Winter 2007
Carding Home the Profits By Randall Mielke

A Place for Cards

In an age of instant messaging, email and cell phones, is there still place for greeting cards? Retailers and vendors answer yes. They see positive signs that the greeting card industry is flourishing.

“Greeting card sales have not slowed down at all,” says Heather Wolfson, owner of Inspirations Unique Gift Gallery in Virginia Beach, VA. “In fact, they have increased. I am about 6 percent up in card sales from last year.”

At Wolfson’s store, which features such things as crystal, jewelry and fine art by local artists, greeting cards account for about 15 percent of business. “Certain lines do better than others,” she says. “Avanti Press cards sell like crazy because I carry their pet and dog card [lines]. Also, they are moderately priced.”

Faces, in Northampton, MA—a family-owned store that offers gifts, women’s fashions, home accessories and toys—gets about 10 percent of its sales from greeting cards.

“Probably over the last two years, sales have been up 5 to 10 percent,” says Steven Wardlaw, a buyer for Faces. “I attribute it to the fact that we consistently make a conscious effort to bring in new lines.”

Dave Phipps, communications manager for Detroit-based Avanti Press, has also witnessed sales increase. “Our company has seen consistent growth over the last 25 years,” Phipps says. “The industry is strong, especially in the unique markets that we go to.”

Exercises to complete:
a: In one to three sentences, explain why Avanti Press cards sell so well at Heather Wolfson's store, according to the greeting card article.
b: Carry on the greeting card article, picking up after its last sentence.
The records play no part in this work.

Data excerpts:
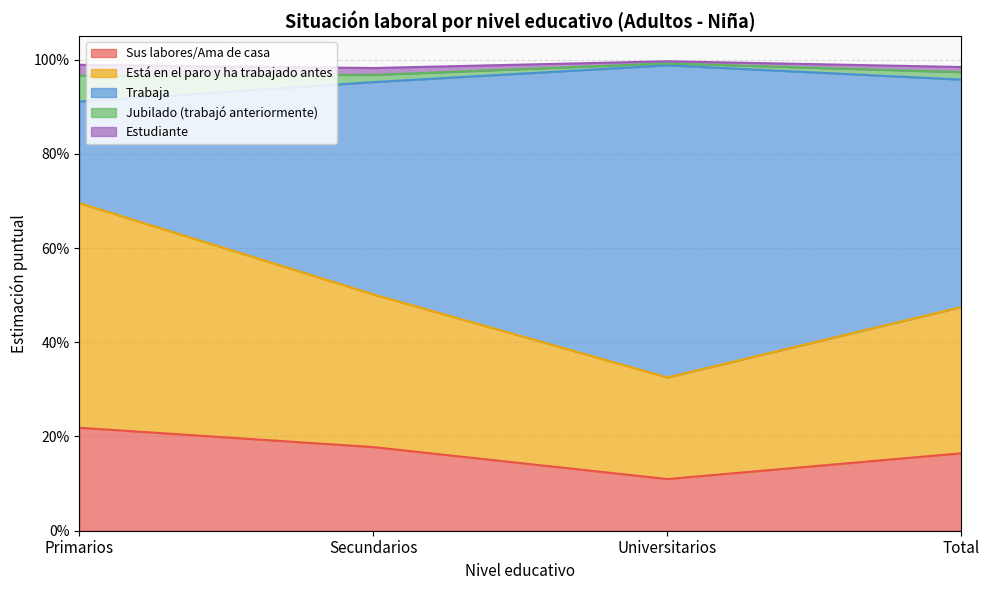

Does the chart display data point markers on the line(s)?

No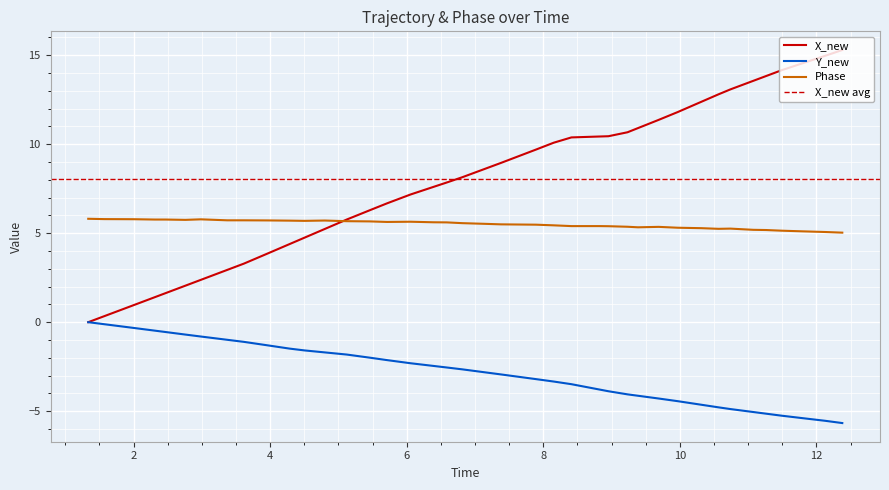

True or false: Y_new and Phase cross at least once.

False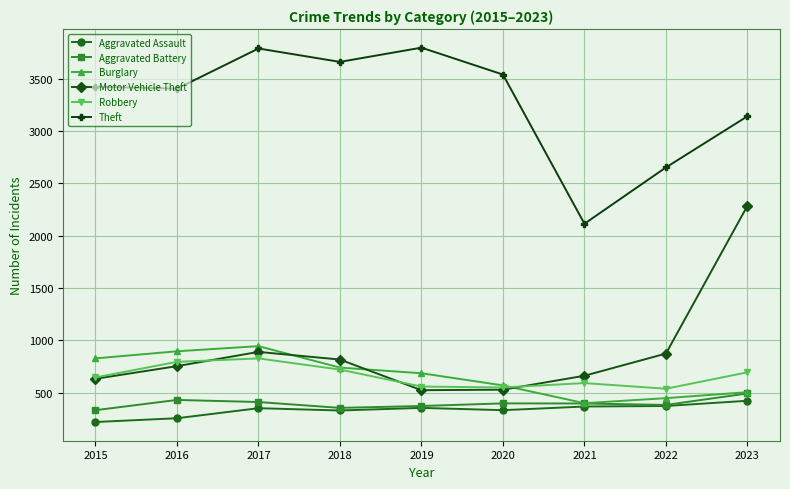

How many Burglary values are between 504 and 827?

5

Exercise responses:
a: Wolfson says Avanti Press cards sell well because she carries the company's pet and dog card lines. She also points out that the cards are moderately priced.

b:
Split Ends

George White, president of Up With Paper, a manufacturer of pop-up greeting cards located in Mason, OH, sees the industry growing at only the ends of the spectrum. “Greeting card sales are increasing at the higher end and the lower end,” says White, whose company focuses on the high-end greeting cards. “The handmade cards and those that are $5 and up are doing well, and those available at Dollar Tree, two for $1, are selling. There is contraction in the middle.”

“Those with money [like the baby boomers segment] want more bells and whistles, so there is high-end growth. Those without money buy at the low end.”

Barbara Miller, spokeswoman for the Greeting Card Association, a Washington, D.C.-based trade organization for publishers of greeting cards and stationery, agrees with White’s assessment. “Over the last five or six years there has been a surge in sales in high-end cards and in low-end cards,” Miller says. “We see growth in the low-priced, mass-merchandising store. On the high end it is due to the specialty cards and the more sophisticated looks.” She says the greeting card industry in the United States has been averaging about $7.5 billion in annual sales, and that that number is expected to hold steady.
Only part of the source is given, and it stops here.